1.7 生存分析验证 通过Kaplan-Meier plotter 数据库（http://kmplot.com/analysis/index.php）对筛选出来circRNA 靶向的microRNA 进行生存分析验证。

2 结果

2.1 数据均一化和选择软阈值 共检测到3032 个circRNA 分子，均一化后应用WGCNA 方法构建circRNA 共表达网络，当软阈值为10 时，基因之间连通性符合无尺度网络分布，无尺度模型拟合系数R2=0.91，见图1。

图1 WGCNA 软阈值确定

2.2 共表达模块构建与肝癌相关模块的关系 应用WGCNA 方法共得到7 个模块，其中Turquoise 模块与肝癌组织呈正相关（P＜0.05），见表2、图2。

图2 Turquoise 模块与肝癌组织的相关性

表2 共表达模块构建与肝癌相关模块的关系

2.3 circRNA 与miRNA 关联基因筛选 Turquoise 模块中circRNA 表达量在肝癌组织中均表达上调，见表3。经过在线数据库比对筛选出hsa_circ_0064324和hsa_circ_0040827 进一步分析，共筛选出hsamiR-146b-3p、hsa-miR-331-3p、hsa-miR-874-3p和hsa-miR-942-3p 四个miRNA 分子，然后通过miRWalk 数据库miRDB、TargetScan、miRTarBase 软件筛选出这些miRNA 对应的靶基因，构建circRNA-miRNA-mRNA 网络，见图3。
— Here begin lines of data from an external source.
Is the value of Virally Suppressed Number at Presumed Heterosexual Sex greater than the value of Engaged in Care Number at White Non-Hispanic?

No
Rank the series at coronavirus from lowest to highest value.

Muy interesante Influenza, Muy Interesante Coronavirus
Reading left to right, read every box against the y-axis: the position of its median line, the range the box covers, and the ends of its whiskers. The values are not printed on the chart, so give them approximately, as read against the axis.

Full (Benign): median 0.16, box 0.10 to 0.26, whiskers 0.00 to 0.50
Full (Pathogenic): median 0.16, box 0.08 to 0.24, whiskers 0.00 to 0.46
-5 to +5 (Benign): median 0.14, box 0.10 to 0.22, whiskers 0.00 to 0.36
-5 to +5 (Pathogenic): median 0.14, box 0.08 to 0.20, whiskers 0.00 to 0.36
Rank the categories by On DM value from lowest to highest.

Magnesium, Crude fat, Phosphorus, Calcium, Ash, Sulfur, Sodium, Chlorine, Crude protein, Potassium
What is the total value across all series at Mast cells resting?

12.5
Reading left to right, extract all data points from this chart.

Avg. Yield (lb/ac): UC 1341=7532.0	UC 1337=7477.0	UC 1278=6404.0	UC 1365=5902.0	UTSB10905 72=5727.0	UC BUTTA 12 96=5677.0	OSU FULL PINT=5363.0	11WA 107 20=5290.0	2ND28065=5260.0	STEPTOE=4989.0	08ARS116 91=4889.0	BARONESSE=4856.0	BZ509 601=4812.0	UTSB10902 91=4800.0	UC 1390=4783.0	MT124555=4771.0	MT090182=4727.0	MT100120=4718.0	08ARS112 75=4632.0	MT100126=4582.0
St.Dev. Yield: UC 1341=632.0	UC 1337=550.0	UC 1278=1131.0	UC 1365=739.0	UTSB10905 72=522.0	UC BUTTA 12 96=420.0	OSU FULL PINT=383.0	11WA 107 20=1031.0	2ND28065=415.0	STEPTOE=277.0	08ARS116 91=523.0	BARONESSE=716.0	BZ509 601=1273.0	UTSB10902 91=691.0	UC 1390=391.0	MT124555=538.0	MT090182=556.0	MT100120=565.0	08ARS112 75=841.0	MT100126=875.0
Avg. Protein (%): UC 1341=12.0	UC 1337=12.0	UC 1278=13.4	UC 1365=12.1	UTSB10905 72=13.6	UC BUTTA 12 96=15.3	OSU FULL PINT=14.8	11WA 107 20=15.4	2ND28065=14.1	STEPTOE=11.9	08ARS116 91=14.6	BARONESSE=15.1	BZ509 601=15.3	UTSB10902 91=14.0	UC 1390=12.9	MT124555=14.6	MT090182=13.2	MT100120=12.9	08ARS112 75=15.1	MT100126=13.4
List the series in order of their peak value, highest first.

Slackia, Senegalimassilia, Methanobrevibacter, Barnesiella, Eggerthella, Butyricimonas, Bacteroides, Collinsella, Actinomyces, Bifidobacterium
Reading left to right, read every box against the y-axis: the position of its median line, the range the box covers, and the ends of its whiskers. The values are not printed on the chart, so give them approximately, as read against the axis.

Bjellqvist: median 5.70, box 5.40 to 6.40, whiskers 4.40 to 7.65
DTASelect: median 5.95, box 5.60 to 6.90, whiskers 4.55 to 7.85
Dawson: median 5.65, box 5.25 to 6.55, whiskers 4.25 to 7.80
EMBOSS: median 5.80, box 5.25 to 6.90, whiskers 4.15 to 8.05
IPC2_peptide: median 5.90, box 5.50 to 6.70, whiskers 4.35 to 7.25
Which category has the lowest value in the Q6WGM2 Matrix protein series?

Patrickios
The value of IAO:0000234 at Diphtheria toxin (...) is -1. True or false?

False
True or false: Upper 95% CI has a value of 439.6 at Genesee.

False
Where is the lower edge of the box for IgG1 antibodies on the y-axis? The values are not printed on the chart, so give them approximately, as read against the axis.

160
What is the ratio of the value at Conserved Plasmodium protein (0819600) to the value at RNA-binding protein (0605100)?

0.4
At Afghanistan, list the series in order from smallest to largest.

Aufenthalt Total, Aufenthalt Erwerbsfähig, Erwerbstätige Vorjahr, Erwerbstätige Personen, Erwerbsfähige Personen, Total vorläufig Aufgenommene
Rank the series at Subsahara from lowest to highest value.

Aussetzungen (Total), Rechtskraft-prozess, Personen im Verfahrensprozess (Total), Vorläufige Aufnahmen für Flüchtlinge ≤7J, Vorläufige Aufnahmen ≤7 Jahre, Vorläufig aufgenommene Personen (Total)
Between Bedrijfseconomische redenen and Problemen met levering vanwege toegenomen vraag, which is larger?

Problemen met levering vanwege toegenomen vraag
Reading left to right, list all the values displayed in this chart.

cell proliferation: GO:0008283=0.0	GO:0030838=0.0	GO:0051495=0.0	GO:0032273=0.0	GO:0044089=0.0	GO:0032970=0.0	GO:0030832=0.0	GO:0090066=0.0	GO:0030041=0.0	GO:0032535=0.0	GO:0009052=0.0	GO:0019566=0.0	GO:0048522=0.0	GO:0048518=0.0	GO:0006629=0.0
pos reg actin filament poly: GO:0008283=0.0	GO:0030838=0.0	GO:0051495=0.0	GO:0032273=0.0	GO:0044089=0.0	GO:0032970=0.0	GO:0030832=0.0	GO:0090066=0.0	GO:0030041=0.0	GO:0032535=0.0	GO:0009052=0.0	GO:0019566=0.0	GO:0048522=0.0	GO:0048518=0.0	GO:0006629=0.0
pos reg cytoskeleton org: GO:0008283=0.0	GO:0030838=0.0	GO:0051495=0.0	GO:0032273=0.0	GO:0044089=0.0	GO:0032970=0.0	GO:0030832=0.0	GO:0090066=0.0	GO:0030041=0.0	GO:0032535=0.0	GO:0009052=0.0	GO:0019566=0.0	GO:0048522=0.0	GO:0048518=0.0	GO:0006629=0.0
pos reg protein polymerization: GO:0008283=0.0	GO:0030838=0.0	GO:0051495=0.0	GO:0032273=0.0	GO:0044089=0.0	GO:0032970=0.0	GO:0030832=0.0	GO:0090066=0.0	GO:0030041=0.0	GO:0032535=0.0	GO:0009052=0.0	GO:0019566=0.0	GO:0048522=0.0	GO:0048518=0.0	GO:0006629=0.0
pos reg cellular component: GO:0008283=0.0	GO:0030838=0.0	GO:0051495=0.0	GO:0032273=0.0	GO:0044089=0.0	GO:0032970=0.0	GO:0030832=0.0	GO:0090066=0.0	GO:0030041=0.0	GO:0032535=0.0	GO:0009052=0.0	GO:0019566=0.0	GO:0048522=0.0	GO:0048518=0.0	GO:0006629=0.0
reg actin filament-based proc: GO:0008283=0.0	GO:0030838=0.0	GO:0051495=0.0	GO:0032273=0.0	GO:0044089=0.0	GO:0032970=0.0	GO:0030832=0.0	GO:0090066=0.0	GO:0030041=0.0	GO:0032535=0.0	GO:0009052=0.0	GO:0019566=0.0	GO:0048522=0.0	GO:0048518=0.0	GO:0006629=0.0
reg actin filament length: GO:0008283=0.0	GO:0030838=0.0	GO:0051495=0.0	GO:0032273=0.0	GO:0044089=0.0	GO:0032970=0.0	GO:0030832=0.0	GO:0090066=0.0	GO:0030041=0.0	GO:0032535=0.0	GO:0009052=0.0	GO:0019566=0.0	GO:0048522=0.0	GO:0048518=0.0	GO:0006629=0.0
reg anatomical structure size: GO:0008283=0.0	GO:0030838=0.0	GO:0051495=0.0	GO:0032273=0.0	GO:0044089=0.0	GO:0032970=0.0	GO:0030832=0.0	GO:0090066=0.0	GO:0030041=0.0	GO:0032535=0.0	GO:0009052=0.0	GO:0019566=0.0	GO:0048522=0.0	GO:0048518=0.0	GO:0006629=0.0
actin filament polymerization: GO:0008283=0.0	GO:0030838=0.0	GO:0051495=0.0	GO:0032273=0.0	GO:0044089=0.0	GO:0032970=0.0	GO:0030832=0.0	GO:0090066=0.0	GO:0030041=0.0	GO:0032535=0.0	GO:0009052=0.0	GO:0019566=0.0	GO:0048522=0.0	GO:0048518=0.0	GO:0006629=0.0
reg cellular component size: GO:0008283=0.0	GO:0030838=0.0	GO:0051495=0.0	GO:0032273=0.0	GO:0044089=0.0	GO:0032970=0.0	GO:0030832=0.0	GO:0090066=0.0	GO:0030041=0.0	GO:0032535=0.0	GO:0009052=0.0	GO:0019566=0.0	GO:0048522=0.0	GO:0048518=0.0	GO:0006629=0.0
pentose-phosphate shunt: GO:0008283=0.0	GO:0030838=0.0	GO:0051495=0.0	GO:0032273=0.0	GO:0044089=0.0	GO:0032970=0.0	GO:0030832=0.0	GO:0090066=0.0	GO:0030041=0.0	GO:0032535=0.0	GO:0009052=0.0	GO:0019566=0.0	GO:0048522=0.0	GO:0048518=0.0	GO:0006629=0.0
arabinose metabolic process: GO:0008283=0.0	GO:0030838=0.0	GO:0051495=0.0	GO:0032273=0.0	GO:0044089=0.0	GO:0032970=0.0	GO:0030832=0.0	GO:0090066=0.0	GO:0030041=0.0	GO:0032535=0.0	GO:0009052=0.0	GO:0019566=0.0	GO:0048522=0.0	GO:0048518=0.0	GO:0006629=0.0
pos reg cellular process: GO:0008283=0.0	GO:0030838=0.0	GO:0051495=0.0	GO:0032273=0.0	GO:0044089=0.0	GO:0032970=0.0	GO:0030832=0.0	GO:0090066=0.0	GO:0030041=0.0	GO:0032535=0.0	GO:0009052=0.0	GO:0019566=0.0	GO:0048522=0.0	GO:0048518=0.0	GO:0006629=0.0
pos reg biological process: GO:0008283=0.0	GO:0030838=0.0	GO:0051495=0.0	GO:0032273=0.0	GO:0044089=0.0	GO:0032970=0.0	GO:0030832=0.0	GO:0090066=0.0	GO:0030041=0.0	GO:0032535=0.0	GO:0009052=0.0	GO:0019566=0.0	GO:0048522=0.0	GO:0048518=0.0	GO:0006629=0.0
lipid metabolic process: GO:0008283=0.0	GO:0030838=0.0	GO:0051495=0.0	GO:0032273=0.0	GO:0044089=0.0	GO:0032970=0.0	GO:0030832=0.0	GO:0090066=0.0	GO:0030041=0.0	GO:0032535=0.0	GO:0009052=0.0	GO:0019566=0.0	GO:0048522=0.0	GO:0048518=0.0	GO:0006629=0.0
图3 肝癌中circRNA-miRNA-mRNA 相互作用网络图

表3 Turquoise 模块中circRNA 量表达

2.4 功能富集分析验证 提取miRWalk 数据库miRDB、TargetScan、miRTarBase 软件筛选得到miRNA靶向基因，利用David 在线分析软件对这些基因进行Pathway 富集分析，结果显示这些靶向基因富集在鞘磷脂信号通路、癌症蛋白聚糖、血小板活化通路、胰腺癌通路、神经胶质细胞瘤、FoxO 信号通路、癌症中胆碱代谢通路等多个和癌症相关的通路上，见图4。

图4 KEGG 富集通路分析

2.5 功能验证 体外培养人肝癌细胞系（HepG2）和正常肝细胞系（L02），并对筛选到的hsa_circ_0064324和hsa_circ_0040827 定量检测，可见在肝癌细胞系中hsa_circ_0064324 和hsa_circ_0040827 均表达上调，见图5。Kaplan-Meier 生存分析发现，hsa-miR-146b-3p、hsa-miR-331-3p、hsa-miR-874-3p 和hsa-miR-942-3p 高表达与肝癌总体生存期呈负相关（P＜0.05），见图6。

图5 关键circRNA 在不同细胞系中表达

图6 miRNA 生存分析验证

3 讨论

circRNA 是一类封闭环状非编码RNA，分为外显子环状RNA、内含子环状RNA，通过和miRNA 结合在转录、转录后以及翻译和翻译后水平调控基因表达发挥重要作用。circRNA 具有表达相对稳定、表达调控有时空特异性、成环序列保守等优势，在肝癌发生机制研究中备受关注[6]。目前已发现circRNA-5692[7，8]、circRNA-100338[9，10]、hsa_circRNA_104348[11，12]与 肝癌发生发展相关。这些环状RNA 通过内源竞争RNA（ceRNA）机制结合miRNA 分子导致靶基因沉默，影响肝癌细胞侵袭转移。由于肝癌发生发展机制复杂，需要更好的方法挖掘更多肝癌相关环状RNA 以揭示肝癌调控机制。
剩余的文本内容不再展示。